Her frequent charity work, appearances in TV shows and music videos along with a high sense of fashion are all well-known besides her physical dominance. Serena is a barrier breaker who conveys style, beauty, strength and excellence in all her endeavours.
Michael Jeffrey Jordan
When you talk Basketball, a large part of the conversation will be about His Airness, Michael Jeffrey Jordan. Michael took over from Hall of Famers like Larry Bird and Earvin ‘Magic’ Johnson in the early 90’s as the NBA’s next superstar. He was a transcendent player whose high flying ability, prolific scoring and Championship dominance globalised the sport. Jordan became a 3x Champion and finals MVP from the 1991-1993. Following the murder of his father in July of ’93, Jordan retired from basketball but would return to the sport 21 months later and from 1996-1998, would win 3 more Championships and 3 more finals MVP’s. Jordan is often described as the greatest Basketball player and arguably the greatest athlete ever in American history.

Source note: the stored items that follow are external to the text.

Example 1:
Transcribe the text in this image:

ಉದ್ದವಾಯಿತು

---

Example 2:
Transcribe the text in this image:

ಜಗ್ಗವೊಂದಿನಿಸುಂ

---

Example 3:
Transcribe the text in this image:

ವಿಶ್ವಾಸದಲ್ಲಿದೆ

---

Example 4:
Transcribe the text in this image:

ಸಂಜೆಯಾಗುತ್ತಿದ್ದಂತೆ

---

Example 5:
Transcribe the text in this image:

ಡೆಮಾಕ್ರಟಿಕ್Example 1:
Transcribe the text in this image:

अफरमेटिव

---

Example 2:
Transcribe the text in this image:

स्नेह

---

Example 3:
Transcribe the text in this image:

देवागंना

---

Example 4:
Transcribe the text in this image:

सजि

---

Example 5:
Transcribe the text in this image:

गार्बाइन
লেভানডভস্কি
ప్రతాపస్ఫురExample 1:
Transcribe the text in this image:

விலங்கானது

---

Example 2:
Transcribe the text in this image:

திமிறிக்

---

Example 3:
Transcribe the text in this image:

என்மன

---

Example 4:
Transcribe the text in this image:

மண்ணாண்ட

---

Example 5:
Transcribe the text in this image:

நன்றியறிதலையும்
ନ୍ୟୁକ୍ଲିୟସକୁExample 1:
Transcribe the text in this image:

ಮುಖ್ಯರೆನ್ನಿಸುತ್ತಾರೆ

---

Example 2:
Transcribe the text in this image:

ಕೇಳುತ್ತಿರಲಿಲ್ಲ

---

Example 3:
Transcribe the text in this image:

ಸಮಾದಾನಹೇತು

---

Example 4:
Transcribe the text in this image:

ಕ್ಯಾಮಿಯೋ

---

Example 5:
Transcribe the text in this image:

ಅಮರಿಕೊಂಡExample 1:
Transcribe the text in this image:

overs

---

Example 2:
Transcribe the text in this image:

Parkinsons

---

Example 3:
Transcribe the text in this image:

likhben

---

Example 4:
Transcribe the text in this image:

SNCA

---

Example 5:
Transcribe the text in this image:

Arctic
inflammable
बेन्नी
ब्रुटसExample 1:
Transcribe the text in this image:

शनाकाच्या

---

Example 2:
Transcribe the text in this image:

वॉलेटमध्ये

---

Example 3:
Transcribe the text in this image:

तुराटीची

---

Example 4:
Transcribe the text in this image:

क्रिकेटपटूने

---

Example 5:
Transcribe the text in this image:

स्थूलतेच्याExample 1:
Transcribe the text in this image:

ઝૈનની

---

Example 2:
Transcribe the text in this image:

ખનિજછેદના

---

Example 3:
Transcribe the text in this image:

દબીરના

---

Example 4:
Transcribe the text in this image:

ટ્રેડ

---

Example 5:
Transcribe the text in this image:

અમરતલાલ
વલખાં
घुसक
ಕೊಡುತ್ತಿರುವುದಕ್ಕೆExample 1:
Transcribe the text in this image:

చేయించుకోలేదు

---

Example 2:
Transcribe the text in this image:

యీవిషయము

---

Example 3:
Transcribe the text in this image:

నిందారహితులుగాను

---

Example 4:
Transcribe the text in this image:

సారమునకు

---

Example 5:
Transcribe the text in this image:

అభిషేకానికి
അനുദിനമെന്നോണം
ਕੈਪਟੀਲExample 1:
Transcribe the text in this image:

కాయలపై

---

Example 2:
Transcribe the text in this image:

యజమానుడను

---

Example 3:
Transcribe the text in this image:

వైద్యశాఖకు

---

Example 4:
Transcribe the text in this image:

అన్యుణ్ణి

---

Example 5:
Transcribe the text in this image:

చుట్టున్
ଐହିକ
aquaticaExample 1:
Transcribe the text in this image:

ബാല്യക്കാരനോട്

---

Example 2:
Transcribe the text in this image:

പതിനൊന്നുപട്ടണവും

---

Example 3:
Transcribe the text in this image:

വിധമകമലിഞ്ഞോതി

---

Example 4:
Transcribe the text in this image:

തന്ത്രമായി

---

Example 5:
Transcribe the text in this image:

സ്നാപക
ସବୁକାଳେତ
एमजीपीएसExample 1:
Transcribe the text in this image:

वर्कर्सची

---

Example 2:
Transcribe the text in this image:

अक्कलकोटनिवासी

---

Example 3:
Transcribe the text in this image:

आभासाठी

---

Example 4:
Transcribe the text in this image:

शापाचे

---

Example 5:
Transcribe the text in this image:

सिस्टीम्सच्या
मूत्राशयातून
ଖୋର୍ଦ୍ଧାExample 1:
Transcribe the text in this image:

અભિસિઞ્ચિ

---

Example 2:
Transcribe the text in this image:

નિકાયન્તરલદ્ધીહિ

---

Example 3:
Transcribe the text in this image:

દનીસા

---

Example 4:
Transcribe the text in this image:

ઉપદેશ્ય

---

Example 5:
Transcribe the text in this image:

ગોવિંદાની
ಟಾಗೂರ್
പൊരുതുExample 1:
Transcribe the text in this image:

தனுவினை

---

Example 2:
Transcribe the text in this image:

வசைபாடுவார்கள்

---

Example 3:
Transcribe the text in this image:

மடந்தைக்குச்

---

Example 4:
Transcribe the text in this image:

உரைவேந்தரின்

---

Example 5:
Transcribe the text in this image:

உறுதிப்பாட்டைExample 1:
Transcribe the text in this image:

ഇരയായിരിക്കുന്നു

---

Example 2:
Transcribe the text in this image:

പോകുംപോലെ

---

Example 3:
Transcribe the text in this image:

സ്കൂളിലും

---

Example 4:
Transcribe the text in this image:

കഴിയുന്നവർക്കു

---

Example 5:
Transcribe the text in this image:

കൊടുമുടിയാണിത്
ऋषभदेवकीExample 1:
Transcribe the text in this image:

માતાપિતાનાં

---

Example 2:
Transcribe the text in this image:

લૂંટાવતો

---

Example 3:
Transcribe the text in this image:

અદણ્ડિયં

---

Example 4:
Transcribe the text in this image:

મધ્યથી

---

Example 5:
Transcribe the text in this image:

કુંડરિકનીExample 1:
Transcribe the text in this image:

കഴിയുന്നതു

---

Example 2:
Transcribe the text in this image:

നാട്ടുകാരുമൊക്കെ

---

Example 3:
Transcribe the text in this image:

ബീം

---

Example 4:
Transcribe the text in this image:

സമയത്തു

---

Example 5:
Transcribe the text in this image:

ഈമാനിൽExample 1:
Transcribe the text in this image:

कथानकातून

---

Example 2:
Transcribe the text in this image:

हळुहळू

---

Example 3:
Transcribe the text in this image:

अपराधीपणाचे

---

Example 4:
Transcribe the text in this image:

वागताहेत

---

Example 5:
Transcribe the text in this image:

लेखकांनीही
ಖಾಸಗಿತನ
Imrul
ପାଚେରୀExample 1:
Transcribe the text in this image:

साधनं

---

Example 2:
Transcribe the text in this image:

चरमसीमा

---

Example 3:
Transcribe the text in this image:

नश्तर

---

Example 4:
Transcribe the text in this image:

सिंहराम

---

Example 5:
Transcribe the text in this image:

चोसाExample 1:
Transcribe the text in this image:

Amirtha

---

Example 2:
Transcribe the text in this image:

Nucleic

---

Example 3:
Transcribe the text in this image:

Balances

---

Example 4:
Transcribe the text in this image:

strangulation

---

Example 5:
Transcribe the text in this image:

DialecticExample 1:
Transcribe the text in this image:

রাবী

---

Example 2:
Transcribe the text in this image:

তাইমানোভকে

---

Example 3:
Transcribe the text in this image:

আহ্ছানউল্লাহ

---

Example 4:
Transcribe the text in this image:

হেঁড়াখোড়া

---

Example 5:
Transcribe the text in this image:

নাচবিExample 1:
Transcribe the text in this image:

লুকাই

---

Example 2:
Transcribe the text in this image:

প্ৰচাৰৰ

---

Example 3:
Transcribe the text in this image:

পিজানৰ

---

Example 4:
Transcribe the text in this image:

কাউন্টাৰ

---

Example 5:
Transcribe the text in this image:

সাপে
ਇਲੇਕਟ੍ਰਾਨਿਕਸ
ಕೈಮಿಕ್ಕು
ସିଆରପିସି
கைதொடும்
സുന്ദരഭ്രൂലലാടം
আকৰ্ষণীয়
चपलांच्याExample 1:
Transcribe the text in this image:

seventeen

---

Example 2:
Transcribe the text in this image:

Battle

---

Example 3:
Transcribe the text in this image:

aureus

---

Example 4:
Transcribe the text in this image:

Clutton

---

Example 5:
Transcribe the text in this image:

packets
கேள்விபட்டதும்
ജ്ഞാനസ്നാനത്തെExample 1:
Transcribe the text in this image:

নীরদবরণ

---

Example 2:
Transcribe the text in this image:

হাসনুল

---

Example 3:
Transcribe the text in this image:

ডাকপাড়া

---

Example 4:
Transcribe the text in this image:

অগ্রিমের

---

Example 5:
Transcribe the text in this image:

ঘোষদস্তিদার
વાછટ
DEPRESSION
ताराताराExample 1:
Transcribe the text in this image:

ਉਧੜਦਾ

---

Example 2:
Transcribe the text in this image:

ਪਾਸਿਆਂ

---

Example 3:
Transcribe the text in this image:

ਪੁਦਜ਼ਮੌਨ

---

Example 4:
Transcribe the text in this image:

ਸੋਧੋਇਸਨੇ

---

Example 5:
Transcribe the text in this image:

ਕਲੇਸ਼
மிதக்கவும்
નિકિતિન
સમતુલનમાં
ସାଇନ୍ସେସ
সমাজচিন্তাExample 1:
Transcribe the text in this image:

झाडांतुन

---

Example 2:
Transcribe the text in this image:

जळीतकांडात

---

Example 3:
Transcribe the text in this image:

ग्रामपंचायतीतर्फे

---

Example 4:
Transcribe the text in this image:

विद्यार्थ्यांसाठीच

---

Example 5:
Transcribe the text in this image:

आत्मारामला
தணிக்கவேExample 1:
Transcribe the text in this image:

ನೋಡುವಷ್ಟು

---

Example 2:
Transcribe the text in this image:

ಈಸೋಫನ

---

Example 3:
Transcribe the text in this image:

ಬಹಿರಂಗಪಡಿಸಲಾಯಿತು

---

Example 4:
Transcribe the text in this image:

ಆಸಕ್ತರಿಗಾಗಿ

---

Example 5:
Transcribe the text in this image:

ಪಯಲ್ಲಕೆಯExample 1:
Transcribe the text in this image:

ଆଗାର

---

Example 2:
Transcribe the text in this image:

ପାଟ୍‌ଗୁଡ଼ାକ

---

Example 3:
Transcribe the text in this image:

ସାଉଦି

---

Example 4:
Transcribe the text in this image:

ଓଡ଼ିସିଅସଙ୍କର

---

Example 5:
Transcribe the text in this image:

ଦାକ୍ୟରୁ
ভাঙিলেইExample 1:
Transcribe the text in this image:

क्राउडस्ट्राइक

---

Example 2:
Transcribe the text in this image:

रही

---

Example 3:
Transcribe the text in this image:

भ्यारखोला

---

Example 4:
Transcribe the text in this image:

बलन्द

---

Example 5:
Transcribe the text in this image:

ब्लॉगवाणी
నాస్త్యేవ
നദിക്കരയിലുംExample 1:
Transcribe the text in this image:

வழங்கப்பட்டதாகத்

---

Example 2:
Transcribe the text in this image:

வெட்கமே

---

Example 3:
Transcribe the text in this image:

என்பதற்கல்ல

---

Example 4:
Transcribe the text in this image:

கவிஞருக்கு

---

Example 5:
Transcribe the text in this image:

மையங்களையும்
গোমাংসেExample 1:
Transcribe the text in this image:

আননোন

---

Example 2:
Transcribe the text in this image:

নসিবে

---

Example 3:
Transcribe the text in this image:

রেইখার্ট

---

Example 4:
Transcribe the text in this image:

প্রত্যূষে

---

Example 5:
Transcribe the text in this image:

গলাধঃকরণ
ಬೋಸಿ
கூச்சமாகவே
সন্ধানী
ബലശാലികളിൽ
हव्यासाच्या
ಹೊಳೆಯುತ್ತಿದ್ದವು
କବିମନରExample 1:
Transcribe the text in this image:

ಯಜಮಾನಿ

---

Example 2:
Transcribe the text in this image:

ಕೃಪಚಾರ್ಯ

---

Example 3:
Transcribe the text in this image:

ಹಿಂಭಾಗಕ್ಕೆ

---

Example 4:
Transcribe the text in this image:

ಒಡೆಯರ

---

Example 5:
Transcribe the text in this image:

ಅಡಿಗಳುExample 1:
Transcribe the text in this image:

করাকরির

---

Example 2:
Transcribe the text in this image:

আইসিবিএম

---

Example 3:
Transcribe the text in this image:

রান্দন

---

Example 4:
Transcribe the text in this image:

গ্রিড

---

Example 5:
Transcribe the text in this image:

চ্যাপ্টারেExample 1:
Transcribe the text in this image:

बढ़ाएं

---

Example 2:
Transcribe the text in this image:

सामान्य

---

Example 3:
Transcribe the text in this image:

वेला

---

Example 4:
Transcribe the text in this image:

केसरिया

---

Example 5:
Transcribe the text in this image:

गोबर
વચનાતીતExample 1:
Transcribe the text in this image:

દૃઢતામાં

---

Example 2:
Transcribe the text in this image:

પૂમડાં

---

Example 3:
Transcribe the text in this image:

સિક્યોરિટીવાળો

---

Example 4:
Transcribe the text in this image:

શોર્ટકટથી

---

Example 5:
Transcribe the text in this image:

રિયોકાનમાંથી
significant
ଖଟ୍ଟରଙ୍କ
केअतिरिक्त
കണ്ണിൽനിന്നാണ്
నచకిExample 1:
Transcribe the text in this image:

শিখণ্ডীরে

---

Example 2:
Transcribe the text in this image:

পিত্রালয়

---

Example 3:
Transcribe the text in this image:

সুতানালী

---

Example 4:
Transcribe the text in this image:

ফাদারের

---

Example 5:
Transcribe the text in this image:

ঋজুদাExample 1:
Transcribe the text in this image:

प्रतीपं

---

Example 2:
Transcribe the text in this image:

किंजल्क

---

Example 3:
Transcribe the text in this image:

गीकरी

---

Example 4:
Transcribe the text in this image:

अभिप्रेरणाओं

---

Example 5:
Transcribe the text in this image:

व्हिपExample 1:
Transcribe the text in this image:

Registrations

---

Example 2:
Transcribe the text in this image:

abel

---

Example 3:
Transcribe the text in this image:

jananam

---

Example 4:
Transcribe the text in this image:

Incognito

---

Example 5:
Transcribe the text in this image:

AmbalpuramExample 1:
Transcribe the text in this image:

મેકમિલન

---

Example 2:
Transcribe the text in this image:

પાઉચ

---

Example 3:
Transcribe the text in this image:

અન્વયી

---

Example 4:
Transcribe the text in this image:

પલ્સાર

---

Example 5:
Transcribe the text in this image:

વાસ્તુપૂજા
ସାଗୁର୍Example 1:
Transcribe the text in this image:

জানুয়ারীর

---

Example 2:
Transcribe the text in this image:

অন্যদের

Off the field Jordan supplemented the global appeal of his on court exploits with incredible business savvy. In 1985, he partnered with Nike to release his own brand of footwear known as the Air Jordan’s. No doubt the success during his career greatly contributed to the relevance of his brand. And even to this day, 32 years on, following a split with Nike to develop on his own, a host of superstar endorsements and over $1 billion in profit, the Jordan brand is one of the most relevant and globally successful urban businesses today. He is also the only black principal owner of an NBA team, the Charlotte Hornets.
Michael Jordan is great example of a combination of sporting and business excellence. He brought the NBA to the attention of the world and is influential in the way that players now conduct their business. We won’t see another like Mike in Basketball for a very very long time.